One needs to almost read past the numbers – even if they are poor – and ask, “Is the science worth it?” In the worst case, the person or committee making that judgement call will be asked to justify the decision based entirely on metrics, in order to present a sort of watertight argument. But there are real dangers of believing – against all evidence – that metrics are adequate measures. That said, this is the counter-argument to ‘using objective evidence’ and ‘removing establishment bias’ – the very thing that using metrics helps counter. There has to balance.
- We need more, not fewer, metrics, and to have a diversity of metrics presented to us when we make judgements. This might make interpretation seem more complicated, and therefore harder to judge. And that is, in many cases, correct – it is more complicated and it is hard to judge these things.
- We need good research on metrics and confounders. At the very least this will help expose their strengths and weaknesses; even better, it will potentially make it possible to adjust for (perhaps unexpected) major influencing factors.
- We should collectively accept that, even with a large number of somewhat un-confounded metrics, there will still be confounders we have not thought about.
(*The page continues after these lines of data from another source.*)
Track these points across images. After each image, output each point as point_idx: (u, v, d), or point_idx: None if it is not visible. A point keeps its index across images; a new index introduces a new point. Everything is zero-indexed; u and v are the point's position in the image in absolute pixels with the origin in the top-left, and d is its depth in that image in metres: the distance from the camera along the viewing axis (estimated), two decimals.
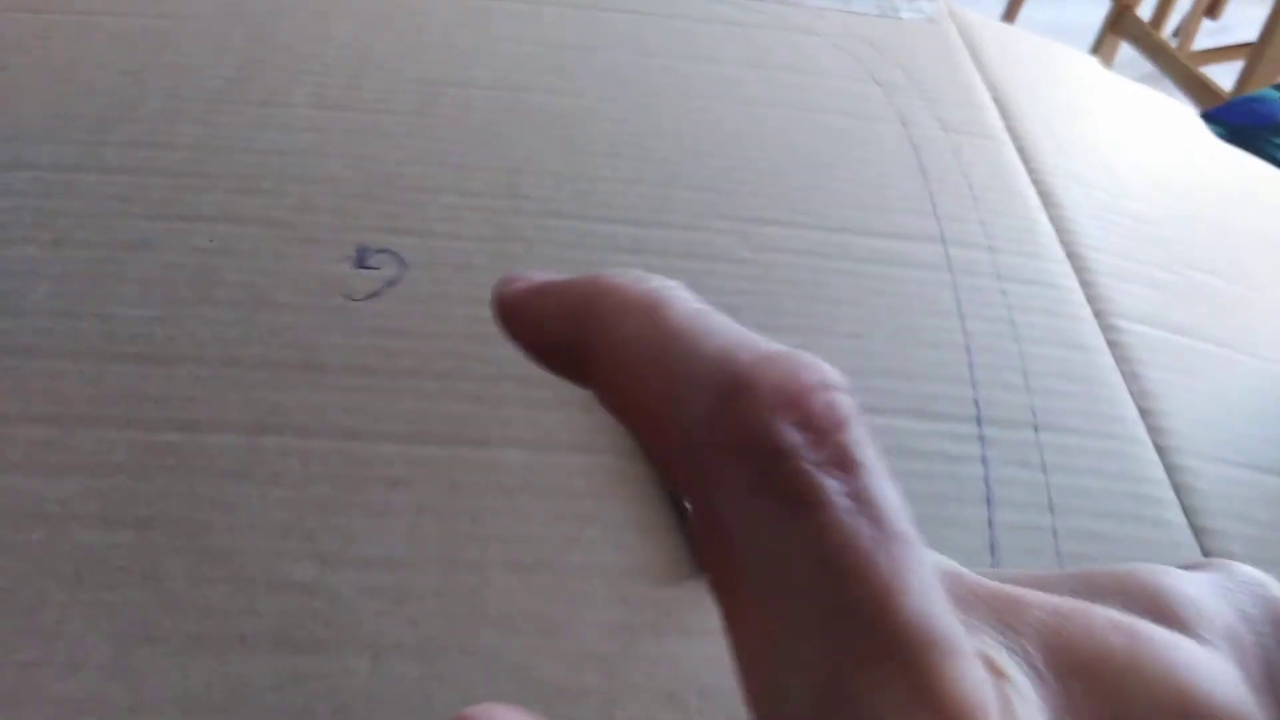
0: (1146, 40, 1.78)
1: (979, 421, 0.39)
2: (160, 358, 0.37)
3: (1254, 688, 0.15)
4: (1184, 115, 0.65)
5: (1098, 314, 0.45)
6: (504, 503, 0.35)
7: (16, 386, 0.36)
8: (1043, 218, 0.50)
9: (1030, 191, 0.51)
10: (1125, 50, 1.89)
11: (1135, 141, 0.59)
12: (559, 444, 0.37)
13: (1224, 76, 1.69)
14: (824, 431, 0.15)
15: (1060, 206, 0.51)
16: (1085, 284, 0.47)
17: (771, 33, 0.61)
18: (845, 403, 0.15)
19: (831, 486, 0.14)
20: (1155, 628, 0.16)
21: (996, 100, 0.58)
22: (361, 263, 0.42)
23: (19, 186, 0.43)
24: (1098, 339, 0.44)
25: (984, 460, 0.38)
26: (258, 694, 0.29)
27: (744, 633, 0.15)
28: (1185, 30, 1.94)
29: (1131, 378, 0.42)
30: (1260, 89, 0.96)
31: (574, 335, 0.18)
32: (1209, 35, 1.97)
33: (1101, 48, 1.88)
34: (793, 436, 0.14)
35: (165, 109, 0.48)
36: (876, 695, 0.13)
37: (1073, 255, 0.48)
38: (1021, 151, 0.54)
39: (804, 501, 0.14)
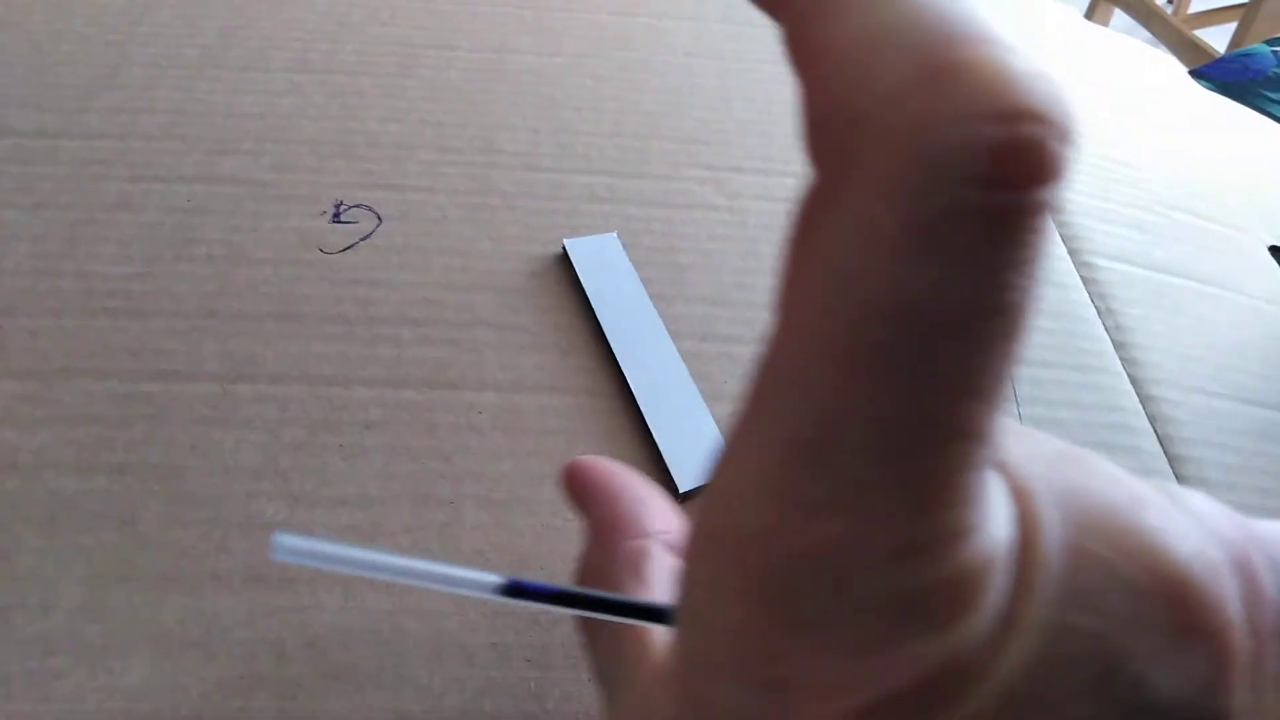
0: (1139, 6, 1.77)
1: None
2: (138, 312, 0.38)
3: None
4: (1164, 62, 0.64)
5: (1073, 253, 0.45)
6: (477, 442, 0.35)
7: None
8: None
9: None
10: (1119, 17, 1.88)
11: (1114, 87, 0.59)
12: (533, 385, 0.37)
13: (1218, 40, 1.68)
14: (1023, 178, 0.11)
15: None
16: (1061, 224, 0.47)
17: None
18: (1059, 155, 0.11)
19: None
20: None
21: None
22: (337, 217, 0.42)
23: (1, 154, 0.43)
24: (1073, 276, 0.44)
25: None
26: (230, 629, 0.30)
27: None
28: None
29: (1107, 313, 0.42)
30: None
31: None
32: (1201, 0, 1.95)
33: (1094, 15, 1.87)
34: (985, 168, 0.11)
35: (146, 77, 0.48)
36: None
37: None
38: None
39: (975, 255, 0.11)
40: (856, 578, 0.13)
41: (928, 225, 0.11)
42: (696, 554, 0.15)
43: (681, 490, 0.34)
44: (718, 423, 0.36)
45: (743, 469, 0.14)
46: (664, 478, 0.34)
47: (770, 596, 0.13)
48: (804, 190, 0.13)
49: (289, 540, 0.16)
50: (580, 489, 0.26)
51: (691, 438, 0.35)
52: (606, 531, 0.24)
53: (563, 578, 0.32)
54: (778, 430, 0.13)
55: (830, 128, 0.12)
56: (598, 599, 0.19)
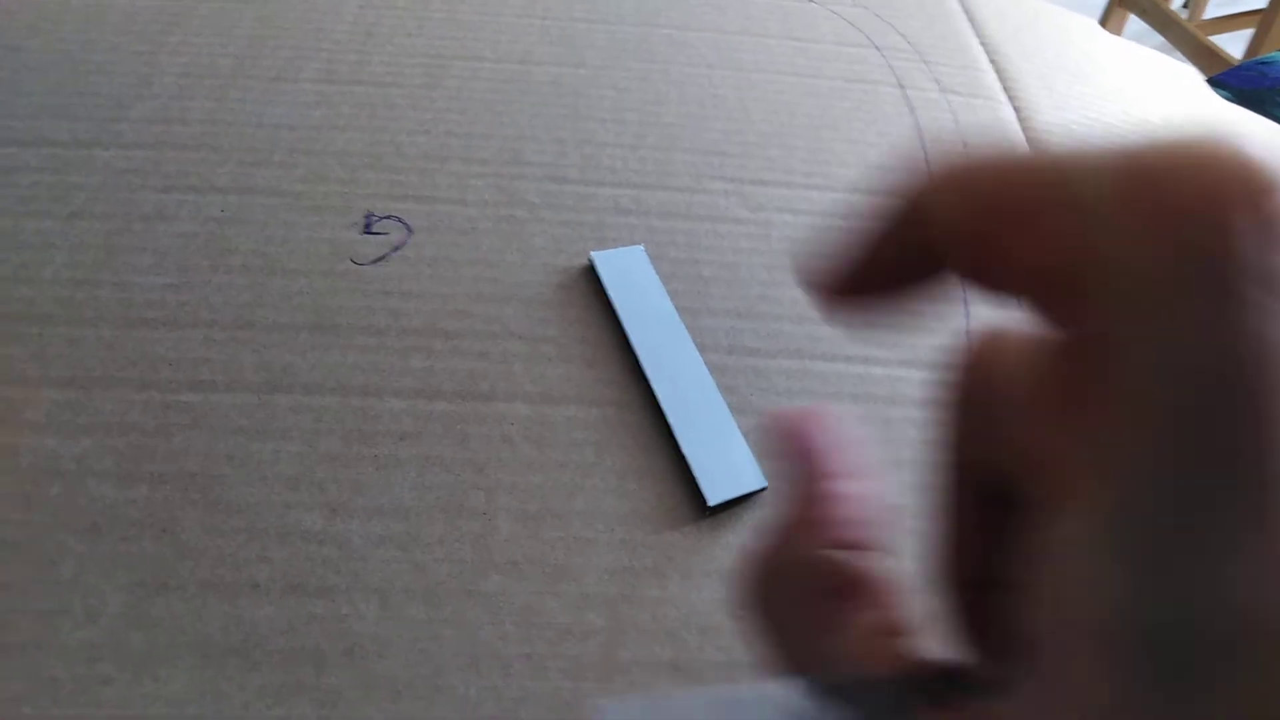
0: (1154, 12, 1.77)
1: None
2: (175, 322, 0.38)
3: None
4: (1183, 73, 0.65)
5: None
6: (509, 453, 0.36)
7: (36, 352, 0.37)
8: None
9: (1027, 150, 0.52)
10: (1133, 23, 1.87)
11: (1134, 99, 0.59)
12: (562, 397, 0.37)
13: (1234, 47, 1.68)
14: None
15: None
16: None
17: (769, 0, 0.61)
18: None
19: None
20: None
21: (993, 62, 0.58)
22: (368, 229, 0.43)
23: (36, 163, 0.44)
24: None
25: None
26: (269, 637, 0.30)
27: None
28: (1195, 1, 1.92)
29: None
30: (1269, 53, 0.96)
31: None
32: (1218, 6, 1.95)
33: (1109, 22, 1.87)
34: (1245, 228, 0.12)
35: (177, 86, 0.49)
36: None
37: None
38: (1018, 111, 0.54)
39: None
40: None
41: None
42: None
43: (710, 503, 0.34)
44: (745, 435, 0.37)
45: None
46: (692, 490, 0.35)
47: None
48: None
49: (614, 708, 0.16)
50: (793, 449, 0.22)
51: (719, 450, 0.36)
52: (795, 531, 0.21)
53: (593, 588, 0.32)
54: None
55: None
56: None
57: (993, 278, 0.15)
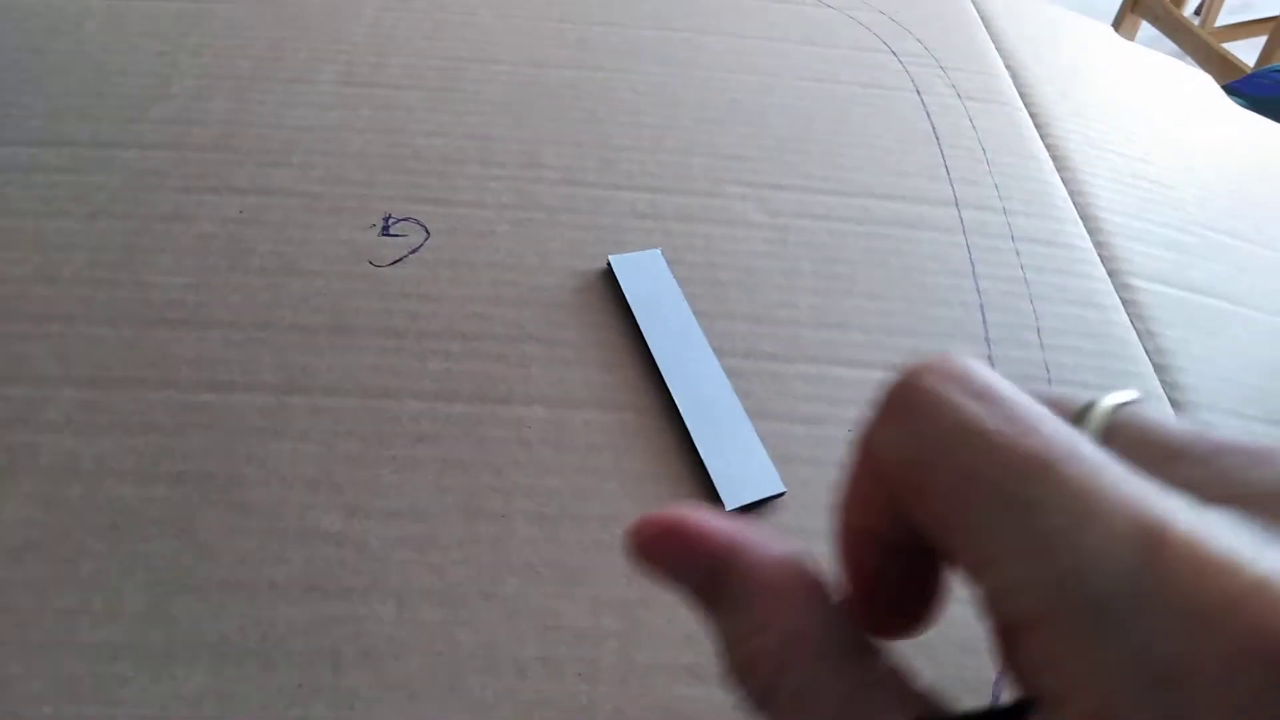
0: (1166, 18, 1.77)
1: None
2: (194, 322, 0.38)
3: None
4: (1200, 80, 0.65)
5: (1112, 274, 0.46)
6: (527, 456, 0.36)
7: (57, 351, 0.37)
8: (1056, 180, 0.50)
9: (1044, 155, 0.52)
10: (1145, 30, 1.87)
11: (1151, 106, 0.59)
12: (580, 400, 0.37)
13: (1247, 54, 1.68)
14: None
15: (1074, 170, 0.51)
16: (1099, 245, 0.47)
17: (787, 6, 0.61)
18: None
19: None
20: None
21: (1010, 68, 0.58)
22: (386, 231, 0.43)
23: (57, 163, 0.44)
24: (1112, 298, 0.44)
25: None
26: (287, 637, 0.30)
27: None
28: (1208, 7, 1.92)
29: (1147, 335, 0.43)
30: None
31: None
32: (1231, 13, 1.95)
33: (1121, 28, 1.86)
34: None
35: (197, 88, 0.49)
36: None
37: (1087, 217, 0.48)
38: (1035, 117, 0.54)
39: None
40: None
41: None
42: None
43: (728, 507, 0.34)
44: (762, 440, 0.37)
45: None
46: (710, 494, 0.35)
47: None
48: None
49: None
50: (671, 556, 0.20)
51: (737, 454, 0.36)
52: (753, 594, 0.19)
53: (609, 591, 0.32)
54: None
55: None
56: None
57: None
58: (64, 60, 0.50)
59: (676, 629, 0.32)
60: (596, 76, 0.53)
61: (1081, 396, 0.18)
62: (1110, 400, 0.18)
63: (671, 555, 0.19)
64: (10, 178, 0.43)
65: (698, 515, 0.19)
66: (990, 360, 0.40)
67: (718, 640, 0.19)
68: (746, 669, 0.18)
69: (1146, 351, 0.42)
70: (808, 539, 0.34)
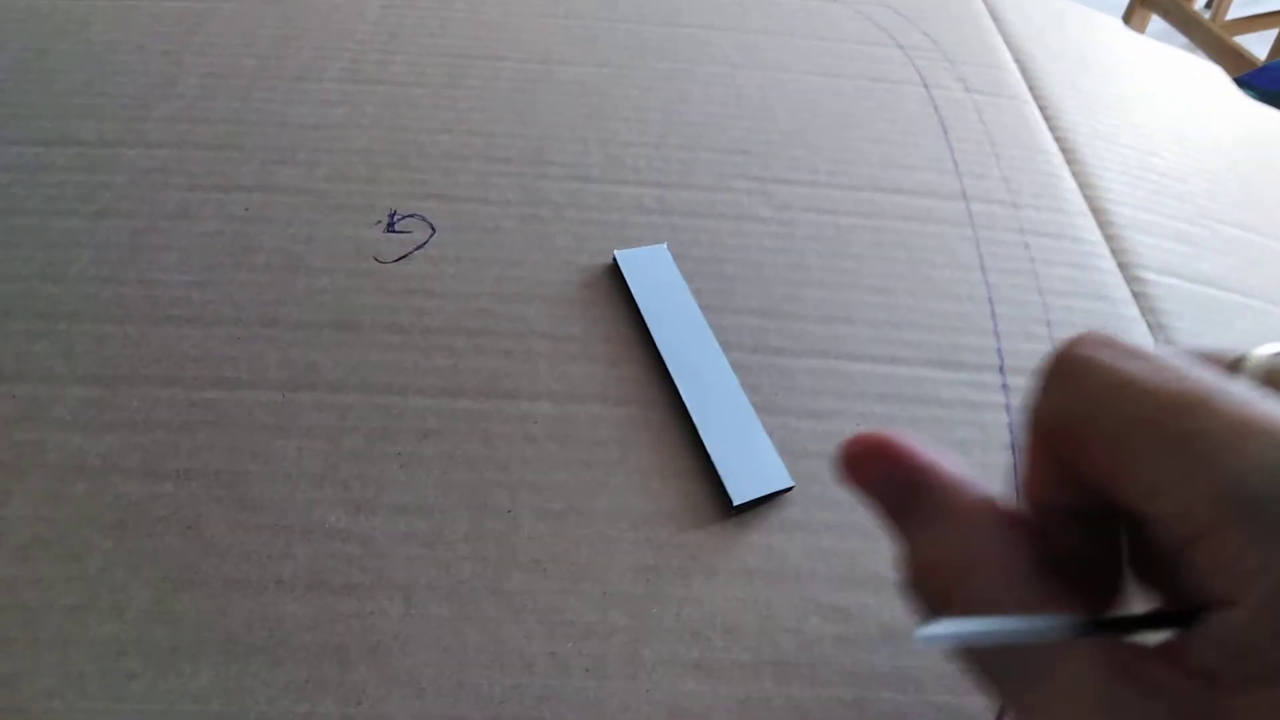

And even if there were perfect, unconfounded metrics, we would still have to decided which aspects of this high-dimensional space we want to select; after all, selecting just one area of ‘science’ is, well, not going to be good.
- We should trust the judgement of committees, in particular when they ‘re-rank’ against metrics. Indeed, if there is a committee whose results can be accurately predicted by its input metrics, what’s the point of that grouping?
My thinking on this subject has been influenced by two great books. One is Daniel Kahneman’s “Thinking, Fast and Slow“, which I’ve blogged about previously. The other is Nate Silver’s excellent “The signal and the noise“. Both are seriously worth reading, for any scientist.